▶ [REQUIRED WORK]: Can you quote the lines below word for word, starting at the line that contains "common name: almindelig stinksvamp" and ending at the line that contains "genus: Amanita"? Include both of those lines and nothing else.

▶ [MATERIAL PROVIDED]:
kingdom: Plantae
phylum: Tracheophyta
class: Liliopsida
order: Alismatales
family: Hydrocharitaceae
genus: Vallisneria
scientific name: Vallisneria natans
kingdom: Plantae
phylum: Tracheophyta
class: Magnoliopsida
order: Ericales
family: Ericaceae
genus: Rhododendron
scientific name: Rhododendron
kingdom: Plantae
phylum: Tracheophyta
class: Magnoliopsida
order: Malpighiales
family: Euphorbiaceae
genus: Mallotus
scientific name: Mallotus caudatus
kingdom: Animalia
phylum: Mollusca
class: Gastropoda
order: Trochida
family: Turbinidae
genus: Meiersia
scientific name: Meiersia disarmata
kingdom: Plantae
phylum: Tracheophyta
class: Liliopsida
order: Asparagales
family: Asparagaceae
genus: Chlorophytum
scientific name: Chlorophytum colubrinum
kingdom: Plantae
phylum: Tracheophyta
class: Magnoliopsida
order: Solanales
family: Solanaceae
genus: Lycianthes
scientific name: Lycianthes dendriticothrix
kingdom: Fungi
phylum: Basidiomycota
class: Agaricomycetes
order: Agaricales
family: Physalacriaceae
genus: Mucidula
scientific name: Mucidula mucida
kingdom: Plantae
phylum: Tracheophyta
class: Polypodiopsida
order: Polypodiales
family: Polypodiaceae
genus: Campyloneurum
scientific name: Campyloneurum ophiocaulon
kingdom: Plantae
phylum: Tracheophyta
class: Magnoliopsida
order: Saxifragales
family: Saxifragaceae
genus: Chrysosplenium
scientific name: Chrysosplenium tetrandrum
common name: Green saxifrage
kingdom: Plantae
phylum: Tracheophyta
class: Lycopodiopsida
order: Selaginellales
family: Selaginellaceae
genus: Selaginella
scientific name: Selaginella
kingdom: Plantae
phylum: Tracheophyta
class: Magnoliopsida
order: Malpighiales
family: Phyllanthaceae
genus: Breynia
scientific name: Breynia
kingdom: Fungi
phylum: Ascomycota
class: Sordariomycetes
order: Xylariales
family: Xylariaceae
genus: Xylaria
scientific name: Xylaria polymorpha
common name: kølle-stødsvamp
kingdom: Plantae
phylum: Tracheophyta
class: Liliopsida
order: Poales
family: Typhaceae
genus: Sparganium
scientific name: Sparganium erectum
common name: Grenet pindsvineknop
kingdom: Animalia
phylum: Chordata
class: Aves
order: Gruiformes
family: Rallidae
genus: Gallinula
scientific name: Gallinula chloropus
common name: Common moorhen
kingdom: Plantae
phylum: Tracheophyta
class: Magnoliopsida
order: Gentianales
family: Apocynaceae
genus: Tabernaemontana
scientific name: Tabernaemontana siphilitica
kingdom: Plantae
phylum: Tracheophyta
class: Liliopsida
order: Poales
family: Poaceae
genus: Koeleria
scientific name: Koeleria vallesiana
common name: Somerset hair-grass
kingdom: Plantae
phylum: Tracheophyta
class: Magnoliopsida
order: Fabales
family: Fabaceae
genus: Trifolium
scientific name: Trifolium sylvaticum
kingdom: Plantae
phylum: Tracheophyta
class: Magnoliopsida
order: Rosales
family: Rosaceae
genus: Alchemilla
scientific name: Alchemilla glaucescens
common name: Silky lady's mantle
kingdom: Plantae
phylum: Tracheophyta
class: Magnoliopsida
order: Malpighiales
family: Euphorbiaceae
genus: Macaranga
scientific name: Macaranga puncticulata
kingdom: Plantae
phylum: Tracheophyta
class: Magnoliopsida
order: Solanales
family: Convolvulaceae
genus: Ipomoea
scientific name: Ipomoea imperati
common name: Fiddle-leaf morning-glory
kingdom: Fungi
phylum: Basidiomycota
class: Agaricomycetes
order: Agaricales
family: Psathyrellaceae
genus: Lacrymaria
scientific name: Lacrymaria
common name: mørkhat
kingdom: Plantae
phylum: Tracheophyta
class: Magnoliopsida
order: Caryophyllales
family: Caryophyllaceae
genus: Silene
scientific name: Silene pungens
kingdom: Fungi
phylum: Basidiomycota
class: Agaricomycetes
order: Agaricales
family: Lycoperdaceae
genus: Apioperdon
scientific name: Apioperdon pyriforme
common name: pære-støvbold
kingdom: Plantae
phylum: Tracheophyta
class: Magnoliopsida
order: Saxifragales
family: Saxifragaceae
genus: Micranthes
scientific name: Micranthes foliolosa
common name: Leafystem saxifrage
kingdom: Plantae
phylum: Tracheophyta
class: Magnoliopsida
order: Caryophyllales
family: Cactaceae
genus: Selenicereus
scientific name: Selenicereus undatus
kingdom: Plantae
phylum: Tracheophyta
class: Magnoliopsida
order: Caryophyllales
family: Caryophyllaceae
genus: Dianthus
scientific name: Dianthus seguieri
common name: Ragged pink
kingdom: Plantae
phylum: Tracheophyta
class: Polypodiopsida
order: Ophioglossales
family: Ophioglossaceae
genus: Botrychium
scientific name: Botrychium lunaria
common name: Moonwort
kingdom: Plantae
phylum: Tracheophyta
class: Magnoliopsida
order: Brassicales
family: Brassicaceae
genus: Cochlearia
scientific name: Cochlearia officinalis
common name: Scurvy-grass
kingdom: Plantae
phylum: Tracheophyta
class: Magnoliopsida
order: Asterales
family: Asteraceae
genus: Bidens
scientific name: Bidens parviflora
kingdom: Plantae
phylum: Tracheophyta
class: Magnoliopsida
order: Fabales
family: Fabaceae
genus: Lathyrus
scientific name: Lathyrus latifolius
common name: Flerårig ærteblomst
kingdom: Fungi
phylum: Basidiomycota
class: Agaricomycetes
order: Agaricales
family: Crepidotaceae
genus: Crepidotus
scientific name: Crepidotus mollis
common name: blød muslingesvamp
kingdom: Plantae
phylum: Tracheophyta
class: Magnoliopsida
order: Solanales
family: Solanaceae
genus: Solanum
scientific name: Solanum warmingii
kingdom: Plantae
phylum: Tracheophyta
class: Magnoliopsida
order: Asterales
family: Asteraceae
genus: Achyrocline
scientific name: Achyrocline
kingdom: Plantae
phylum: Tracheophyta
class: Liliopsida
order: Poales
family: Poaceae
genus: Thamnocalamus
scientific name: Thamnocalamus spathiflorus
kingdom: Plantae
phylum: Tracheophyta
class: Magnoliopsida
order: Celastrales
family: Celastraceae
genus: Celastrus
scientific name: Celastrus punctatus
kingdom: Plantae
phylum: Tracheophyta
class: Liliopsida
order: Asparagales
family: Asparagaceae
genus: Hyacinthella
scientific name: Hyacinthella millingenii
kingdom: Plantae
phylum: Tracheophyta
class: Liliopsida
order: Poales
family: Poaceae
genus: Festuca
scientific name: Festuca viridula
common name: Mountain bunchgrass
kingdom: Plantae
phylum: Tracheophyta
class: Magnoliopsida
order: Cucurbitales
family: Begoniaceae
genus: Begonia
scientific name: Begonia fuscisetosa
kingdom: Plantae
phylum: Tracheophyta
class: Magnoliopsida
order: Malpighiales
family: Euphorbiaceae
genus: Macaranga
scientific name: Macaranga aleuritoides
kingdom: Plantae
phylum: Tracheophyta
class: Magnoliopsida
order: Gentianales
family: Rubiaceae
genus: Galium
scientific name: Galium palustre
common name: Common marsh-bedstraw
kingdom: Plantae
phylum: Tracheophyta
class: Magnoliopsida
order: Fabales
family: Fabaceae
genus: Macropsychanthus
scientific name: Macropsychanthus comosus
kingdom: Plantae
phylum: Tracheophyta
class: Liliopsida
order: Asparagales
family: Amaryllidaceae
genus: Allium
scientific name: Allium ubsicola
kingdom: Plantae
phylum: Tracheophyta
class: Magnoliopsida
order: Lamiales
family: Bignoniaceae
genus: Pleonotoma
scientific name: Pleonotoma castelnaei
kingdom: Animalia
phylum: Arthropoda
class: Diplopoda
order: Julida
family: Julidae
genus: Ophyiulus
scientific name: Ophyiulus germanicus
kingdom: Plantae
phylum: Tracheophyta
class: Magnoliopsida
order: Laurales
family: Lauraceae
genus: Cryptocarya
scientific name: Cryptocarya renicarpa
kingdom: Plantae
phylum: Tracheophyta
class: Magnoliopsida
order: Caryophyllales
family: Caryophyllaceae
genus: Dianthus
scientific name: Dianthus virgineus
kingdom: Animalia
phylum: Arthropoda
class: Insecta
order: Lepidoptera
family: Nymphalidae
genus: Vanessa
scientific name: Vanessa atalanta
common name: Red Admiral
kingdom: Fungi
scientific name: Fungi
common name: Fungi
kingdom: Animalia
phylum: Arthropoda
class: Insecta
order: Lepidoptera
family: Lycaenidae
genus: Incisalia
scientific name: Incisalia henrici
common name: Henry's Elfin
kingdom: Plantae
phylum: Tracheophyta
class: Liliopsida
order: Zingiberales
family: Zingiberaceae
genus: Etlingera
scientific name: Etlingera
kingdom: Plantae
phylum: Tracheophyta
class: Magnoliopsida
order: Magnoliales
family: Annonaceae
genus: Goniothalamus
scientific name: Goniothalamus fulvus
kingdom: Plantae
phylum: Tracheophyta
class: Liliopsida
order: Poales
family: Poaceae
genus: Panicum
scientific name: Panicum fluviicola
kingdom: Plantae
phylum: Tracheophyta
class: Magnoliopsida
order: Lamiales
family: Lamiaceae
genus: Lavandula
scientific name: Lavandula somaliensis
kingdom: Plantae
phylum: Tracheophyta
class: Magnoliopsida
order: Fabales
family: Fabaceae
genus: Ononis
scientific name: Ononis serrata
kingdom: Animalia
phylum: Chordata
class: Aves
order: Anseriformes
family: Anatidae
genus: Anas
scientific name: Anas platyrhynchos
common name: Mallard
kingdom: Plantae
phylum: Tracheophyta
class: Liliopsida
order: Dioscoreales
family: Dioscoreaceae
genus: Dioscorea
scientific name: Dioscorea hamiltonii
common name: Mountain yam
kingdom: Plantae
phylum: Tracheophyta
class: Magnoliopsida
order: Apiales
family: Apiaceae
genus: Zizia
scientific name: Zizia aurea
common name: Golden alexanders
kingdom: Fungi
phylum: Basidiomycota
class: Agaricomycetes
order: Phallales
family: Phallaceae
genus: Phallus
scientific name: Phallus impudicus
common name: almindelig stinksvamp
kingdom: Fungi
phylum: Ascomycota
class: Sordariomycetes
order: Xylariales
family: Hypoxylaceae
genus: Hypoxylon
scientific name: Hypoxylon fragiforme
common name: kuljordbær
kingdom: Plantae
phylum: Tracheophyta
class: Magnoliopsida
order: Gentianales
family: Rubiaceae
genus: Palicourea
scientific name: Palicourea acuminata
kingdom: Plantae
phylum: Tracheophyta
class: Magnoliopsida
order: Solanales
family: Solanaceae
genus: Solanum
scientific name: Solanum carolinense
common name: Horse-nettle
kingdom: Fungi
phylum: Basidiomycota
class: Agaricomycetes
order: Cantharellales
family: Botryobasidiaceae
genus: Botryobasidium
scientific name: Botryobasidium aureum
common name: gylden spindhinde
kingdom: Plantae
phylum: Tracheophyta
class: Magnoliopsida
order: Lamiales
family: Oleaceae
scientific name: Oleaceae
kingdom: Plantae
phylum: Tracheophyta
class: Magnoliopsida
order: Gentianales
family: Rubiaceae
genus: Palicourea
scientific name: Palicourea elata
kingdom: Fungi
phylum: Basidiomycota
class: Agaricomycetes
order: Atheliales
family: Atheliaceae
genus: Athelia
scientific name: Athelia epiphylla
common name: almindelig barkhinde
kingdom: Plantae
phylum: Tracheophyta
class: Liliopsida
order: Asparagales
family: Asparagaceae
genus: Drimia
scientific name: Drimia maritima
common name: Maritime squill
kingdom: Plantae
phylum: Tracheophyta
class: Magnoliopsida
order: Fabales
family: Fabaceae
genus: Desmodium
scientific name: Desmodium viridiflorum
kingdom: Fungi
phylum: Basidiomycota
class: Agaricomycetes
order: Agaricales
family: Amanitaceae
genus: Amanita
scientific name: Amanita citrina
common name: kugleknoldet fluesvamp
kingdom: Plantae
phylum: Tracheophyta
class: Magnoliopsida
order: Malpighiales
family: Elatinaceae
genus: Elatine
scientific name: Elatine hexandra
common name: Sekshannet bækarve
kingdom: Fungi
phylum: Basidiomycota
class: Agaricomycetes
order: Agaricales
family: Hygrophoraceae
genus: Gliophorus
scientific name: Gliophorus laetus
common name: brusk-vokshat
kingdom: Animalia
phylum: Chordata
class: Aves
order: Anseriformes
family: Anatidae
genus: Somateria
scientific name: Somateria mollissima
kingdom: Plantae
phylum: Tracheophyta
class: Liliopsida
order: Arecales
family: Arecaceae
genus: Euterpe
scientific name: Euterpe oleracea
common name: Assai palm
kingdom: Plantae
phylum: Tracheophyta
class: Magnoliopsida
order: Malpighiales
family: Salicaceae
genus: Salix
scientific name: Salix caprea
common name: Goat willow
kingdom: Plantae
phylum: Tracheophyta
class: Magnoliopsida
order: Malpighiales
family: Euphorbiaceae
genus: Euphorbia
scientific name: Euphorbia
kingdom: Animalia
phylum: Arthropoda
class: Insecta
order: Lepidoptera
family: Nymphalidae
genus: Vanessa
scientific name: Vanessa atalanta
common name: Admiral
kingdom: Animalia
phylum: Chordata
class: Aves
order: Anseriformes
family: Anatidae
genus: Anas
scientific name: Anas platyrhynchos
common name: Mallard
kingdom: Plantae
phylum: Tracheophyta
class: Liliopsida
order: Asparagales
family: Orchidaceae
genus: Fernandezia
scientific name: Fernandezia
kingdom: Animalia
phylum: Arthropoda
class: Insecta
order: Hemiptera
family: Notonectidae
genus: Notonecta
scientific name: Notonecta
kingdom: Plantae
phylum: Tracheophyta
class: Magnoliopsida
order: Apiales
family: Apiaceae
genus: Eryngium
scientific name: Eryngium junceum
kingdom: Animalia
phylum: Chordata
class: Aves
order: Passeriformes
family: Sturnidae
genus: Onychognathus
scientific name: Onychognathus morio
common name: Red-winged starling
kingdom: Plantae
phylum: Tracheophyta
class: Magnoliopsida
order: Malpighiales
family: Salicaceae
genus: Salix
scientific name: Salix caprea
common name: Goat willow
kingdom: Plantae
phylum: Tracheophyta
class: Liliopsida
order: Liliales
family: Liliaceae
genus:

▶ [RESPONSE FOR THIS EXERCISE]:
common name: almindelig stinksvamp
kingdom: Fungi
phylum: Ascomycota
class: Sordariomycetes
order: Xylariales
family: Hypoxylaceae
genus: Hypoxylon
scientific name: Hypoxylon fragiforme
common name: kuljordbær
kingdom: Plantae
phylum: Tracheophyta
class: Magnoliopsida
order: Gentianales
family: Rubiaceae
genus: Palicourea
scientific name: Palicourea acuminata
kingdom: Plantae
phylum: Tracheophyta
class: Magnoliopsida
order: Solanales
family: Solanaceae
genus: Solanum
scientific name: Solanum carolinense
common name: Horse-nettle
kingdom: Fungi
phylum: Basidiomycota
class: Agaricomycetes
order: Cantharellales
family: Botryobasidiaceae
genus: Botryobasidium
scientific name: Botryobasidium aureum
common name: gylden spindhinde
kingdom: Plantae
phylum: Tracheophyta
class: Magnoliopsida
order: Lamiales
family: Oleaceae
scientific name: Oleaceae
kingdom: Plantae
phylum: Tracheophyta
class: Magnoliopsida
order: Gentianales
family: Rubiaceae
genus: Palicourea
scientific name: Palicourea elata
kingdom: Fungi
phylum: Basidiomycota
class: Agaricomycetes
order: Atheliales
family: Atheliaceae
genus: Athelia
scientific name: Athelia epiphylla
common name: almindelig barkhinde
kingdom: Plantae
phylum: Tracheophyta
class: Liliopsida
order: Asparagales
family: Asparagaceae
genus: Drimia
scientific name: Drimia maritima
common name: Maritime squill
kingdom: Plantae
phylum: Tracheophyta
class: Magnoliopsida
order: Fabales
family: Fabaceae
genus: Desmodium
scientific name: Desmodium viridiflorum
kingdom: Fungi
phylum: Basidiomycota
class: Agaricomycetes
order: Agaricales
family: Amanitaceae
genus: Amanita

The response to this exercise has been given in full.